Action item:
Extract from the entries below, exactly as given, only the lines from the line containing "fx_px: 1078" to the line containing "focal_mm: 47.9", both lines included.

▽

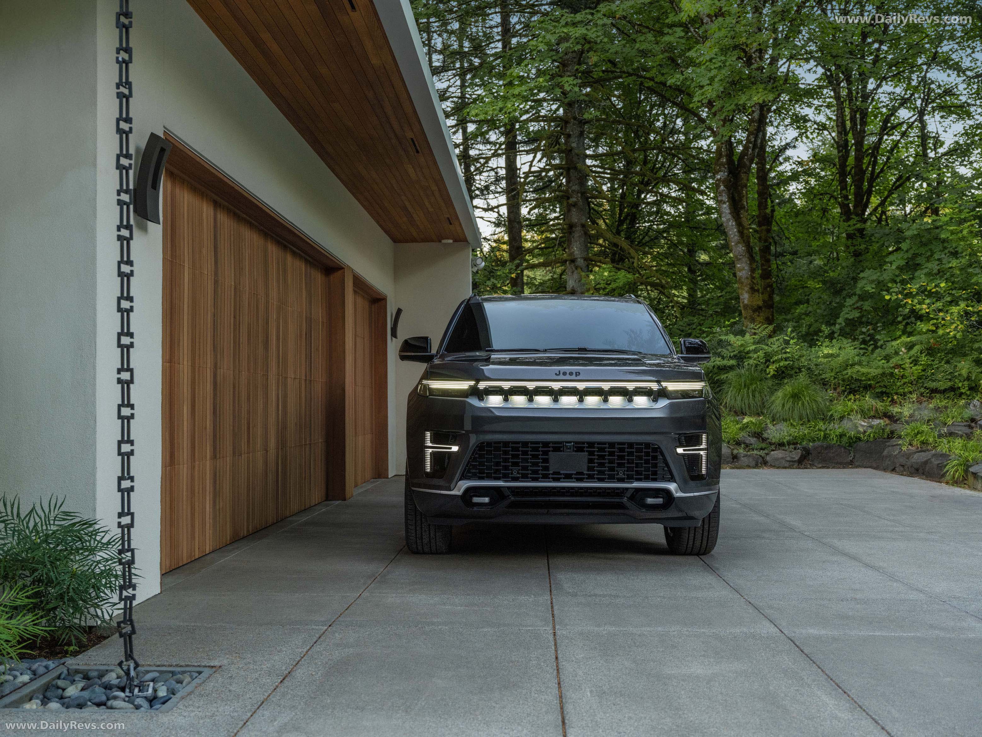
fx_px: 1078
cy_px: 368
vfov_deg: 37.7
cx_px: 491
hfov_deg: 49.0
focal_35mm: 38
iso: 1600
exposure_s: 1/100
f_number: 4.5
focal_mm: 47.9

△
▽

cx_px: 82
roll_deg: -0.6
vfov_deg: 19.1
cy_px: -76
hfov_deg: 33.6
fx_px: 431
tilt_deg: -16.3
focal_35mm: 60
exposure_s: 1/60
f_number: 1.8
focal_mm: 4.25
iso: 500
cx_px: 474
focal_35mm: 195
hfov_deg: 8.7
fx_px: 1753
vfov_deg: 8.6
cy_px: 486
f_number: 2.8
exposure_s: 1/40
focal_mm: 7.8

△
▽

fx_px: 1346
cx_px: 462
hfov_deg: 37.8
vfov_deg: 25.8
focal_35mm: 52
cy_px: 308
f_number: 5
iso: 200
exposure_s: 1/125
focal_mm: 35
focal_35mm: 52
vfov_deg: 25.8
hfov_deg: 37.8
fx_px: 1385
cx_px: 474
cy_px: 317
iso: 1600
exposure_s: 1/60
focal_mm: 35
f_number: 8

△

Problem solution:
fx_px: 1078
cy_px: 368
vfov_deg: 37.7
cx_px: 491
hfov_deg: 49.0
focal_35mm: 38
iso: 1600
exposure_s: 1/100
f_number: 4.5
focal_mm: 47.9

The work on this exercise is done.